Exercise directions:
Exact copies of the lines from the line containing "0208 - 94103751" through the last line of the entries below are the whole answer.

Task data:
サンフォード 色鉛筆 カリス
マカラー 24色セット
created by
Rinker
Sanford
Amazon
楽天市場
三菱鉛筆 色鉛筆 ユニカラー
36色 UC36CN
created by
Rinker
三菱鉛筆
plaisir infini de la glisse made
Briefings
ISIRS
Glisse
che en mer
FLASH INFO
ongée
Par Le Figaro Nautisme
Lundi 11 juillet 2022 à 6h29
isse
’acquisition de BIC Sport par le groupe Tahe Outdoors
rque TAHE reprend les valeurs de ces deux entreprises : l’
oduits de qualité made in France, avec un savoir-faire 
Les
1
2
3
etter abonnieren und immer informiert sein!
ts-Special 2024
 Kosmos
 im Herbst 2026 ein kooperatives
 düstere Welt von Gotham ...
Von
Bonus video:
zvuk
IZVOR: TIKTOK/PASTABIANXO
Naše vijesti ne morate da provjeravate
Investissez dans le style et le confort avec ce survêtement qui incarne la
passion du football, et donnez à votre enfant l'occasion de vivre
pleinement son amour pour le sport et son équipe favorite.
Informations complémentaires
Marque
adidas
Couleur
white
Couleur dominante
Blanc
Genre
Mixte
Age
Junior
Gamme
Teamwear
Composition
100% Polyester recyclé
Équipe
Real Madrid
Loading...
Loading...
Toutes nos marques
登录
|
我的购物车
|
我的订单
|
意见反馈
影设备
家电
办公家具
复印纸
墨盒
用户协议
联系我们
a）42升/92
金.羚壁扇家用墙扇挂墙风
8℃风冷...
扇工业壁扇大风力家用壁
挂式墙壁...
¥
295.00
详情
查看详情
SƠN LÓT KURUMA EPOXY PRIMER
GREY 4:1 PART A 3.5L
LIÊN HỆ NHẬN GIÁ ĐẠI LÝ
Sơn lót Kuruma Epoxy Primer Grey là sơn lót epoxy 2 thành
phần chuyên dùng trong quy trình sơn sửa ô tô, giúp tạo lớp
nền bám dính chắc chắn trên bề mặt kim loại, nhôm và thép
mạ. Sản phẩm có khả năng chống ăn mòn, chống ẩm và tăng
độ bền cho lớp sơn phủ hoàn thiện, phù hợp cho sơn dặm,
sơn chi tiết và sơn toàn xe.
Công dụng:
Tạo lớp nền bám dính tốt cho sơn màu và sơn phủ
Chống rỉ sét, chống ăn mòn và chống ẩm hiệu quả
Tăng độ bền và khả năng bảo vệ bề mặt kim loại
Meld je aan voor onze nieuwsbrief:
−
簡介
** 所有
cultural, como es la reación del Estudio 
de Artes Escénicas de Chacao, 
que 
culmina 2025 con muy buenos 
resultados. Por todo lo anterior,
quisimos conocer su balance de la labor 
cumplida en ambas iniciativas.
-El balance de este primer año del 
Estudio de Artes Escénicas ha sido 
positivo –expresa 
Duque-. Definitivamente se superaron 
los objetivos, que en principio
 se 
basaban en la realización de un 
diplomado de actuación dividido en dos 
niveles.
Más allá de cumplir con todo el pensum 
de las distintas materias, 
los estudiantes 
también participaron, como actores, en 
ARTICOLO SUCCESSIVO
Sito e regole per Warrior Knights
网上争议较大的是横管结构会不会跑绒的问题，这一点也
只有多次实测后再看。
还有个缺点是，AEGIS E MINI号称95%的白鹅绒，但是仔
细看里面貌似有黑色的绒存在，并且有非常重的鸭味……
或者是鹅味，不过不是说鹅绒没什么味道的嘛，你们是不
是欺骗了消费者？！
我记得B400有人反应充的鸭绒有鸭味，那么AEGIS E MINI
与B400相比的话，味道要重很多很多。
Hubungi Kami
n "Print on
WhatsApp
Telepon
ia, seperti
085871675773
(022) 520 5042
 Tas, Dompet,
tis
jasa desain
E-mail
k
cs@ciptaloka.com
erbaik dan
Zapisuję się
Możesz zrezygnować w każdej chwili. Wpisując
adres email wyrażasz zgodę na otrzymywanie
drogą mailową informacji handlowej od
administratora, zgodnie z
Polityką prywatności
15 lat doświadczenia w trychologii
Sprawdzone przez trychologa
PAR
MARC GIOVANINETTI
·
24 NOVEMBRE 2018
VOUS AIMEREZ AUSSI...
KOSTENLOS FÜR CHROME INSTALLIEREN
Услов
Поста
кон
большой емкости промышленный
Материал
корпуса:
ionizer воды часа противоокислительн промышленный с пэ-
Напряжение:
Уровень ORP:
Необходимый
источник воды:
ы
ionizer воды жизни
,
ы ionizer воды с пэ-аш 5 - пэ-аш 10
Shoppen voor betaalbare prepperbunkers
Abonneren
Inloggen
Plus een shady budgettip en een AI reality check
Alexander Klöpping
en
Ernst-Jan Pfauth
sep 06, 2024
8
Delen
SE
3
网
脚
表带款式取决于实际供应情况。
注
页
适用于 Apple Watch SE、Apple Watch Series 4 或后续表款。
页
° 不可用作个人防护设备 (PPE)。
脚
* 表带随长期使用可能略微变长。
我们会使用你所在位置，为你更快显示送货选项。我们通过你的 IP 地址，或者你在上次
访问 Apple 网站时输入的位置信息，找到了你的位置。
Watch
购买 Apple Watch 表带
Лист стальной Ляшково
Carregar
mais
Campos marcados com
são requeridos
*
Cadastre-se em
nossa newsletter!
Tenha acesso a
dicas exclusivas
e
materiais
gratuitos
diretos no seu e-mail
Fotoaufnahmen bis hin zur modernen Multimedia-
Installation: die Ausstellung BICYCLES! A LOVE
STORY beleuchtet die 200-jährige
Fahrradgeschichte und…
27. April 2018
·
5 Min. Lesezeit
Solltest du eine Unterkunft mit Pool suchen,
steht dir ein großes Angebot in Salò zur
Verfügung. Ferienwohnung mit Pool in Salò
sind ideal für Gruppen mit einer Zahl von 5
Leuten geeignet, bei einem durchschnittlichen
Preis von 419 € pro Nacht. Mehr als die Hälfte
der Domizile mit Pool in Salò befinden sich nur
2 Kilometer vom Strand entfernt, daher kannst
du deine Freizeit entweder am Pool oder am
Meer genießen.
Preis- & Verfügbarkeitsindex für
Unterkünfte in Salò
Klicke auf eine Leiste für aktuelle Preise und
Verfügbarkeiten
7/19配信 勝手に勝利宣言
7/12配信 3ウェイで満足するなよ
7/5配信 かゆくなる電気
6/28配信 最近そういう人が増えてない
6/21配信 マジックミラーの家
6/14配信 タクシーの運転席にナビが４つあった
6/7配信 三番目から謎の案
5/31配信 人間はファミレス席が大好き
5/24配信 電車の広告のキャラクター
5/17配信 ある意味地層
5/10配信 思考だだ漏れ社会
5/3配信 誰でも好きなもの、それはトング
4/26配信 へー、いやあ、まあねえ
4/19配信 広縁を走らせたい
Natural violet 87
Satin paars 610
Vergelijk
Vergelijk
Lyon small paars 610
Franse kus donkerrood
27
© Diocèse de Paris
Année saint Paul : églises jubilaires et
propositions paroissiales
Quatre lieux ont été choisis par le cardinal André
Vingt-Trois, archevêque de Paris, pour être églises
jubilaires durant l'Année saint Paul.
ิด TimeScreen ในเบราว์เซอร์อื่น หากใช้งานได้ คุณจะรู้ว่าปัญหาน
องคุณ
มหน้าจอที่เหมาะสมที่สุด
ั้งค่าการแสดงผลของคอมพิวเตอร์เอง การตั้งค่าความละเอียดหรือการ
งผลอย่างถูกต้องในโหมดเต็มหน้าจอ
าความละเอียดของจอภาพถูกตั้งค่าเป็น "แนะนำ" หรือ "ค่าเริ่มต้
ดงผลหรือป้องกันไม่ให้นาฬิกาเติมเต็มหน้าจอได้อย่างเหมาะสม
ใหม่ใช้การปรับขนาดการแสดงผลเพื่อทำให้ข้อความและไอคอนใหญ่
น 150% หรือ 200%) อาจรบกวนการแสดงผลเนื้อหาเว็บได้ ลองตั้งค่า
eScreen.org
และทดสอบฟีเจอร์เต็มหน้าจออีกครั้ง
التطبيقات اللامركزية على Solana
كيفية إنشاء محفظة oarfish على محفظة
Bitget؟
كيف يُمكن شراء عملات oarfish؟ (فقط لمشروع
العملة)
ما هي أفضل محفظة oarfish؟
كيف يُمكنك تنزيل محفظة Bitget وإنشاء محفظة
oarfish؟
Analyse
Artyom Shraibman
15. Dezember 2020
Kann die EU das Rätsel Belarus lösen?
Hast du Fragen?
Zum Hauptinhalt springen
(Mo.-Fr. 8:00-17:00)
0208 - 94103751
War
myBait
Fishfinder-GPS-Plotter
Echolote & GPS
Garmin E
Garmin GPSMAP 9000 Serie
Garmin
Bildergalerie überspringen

Response area:
0208 - 94103751
War
myBait
Fishfinder-GPS-Plotter
Echolote & GPS
Garmin E
Garmin GPSMAP 9000 Serie
Garmin
Bildergalerie überspringen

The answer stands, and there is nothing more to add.